Saved entries
-*-

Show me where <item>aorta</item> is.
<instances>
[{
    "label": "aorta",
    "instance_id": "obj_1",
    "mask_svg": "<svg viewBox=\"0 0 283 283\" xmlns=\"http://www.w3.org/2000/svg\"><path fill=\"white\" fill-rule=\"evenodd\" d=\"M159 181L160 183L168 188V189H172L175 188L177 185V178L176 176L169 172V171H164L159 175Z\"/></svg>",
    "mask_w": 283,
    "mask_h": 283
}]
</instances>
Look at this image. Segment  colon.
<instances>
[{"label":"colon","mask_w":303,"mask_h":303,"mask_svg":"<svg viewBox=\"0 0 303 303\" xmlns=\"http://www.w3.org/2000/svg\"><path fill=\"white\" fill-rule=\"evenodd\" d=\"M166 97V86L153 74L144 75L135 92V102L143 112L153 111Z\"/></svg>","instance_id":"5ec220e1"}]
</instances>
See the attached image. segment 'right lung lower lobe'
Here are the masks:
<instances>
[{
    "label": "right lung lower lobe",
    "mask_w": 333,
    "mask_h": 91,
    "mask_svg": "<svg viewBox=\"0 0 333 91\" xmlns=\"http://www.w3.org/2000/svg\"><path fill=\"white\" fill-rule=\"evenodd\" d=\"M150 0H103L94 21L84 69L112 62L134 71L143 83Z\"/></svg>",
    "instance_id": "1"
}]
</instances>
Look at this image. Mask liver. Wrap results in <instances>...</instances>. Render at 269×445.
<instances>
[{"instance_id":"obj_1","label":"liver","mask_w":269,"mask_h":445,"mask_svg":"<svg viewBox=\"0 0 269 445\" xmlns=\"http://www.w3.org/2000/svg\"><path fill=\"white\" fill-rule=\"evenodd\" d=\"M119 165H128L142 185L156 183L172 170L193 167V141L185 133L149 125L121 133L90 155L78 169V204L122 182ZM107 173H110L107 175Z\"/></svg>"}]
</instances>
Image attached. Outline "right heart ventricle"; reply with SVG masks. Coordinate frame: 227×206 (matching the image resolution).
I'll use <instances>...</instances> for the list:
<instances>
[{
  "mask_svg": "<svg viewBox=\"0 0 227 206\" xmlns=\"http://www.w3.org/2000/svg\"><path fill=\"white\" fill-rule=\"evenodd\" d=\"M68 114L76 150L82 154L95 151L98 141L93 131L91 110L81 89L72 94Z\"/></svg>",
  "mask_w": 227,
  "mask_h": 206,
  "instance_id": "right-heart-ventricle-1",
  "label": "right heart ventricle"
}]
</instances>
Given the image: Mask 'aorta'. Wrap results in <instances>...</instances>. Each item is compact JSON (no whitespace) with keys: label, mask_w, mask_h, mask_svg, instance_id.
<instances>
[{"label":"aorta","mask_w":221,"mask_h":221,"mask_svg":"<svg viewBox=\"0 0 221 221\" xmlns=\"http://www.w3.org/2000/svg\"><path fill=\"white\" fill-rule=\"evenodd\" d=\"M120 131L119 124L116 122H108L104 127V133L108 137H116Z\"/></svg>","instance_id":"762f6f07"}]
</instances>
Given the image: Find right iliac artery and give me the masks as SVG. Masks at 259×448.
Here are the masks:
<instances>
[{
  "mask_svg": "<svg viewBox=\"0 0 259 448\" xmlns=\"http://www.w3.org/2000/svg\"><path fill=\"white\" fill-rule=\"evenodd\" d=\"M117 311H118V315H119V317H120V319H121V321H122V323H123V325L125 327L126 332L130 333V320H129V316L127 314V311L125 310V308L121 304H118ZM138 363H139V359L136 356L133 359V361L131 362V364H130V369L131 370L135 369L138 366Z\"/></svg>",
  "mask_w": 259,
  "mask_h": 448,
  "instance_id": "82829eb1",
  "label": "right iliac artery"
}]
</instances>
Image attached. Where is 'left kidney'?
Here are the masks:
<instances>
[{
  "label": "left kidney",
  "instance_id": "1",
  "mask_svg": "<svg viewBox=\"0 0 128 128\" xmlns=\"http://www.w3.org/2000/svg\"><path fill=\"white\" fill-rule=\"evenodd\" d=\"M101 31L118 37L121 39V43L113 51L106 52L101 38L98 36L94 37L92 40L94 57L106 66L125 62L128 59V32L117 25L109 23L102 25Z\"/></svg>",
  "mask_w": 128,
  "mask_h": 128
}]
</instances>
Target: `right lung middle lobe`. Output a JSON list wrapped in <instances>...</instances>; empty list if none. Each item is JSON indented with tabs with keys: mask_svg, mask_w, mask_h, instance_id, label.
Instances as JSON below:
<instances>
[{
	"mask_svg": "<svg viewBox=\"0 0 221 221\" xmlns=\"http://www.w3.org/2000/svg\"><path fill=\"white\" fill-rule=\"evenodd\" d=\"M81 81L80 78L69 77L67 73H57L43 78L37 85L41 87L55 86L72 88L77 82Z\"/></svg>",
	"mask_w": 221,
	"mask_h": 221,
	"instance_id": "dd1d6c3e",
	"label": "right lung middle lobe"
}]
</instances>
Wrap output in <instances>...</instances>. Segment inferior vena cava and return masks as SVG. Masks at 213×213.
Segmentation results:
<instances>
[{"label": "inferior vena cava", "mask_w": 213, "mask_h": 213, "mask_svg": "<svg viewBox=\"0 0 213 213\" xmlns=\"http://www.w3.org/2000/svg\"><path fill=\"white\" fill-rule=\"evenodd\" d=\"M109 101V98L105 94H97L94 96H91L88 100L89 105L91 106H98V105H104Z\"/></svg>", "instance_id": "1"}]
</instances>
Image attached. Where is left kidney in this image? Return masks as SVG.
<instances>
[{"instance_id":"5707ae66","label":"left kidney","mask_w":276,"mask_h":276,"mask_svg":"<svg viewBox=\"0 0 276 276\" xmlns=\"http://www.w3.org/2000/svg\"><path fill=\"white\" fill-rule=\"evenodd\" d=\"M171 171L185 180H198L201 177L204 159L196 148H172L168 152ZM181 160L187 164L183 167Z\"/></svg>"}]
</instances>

-*-

Job
Which lines of the material contain the word "artery"? Copy each of them in full.

Output below
Given the image: Find right iliac artery and give me the masks as SVG. Masks at 259×448.
  "label": "right iliac artery"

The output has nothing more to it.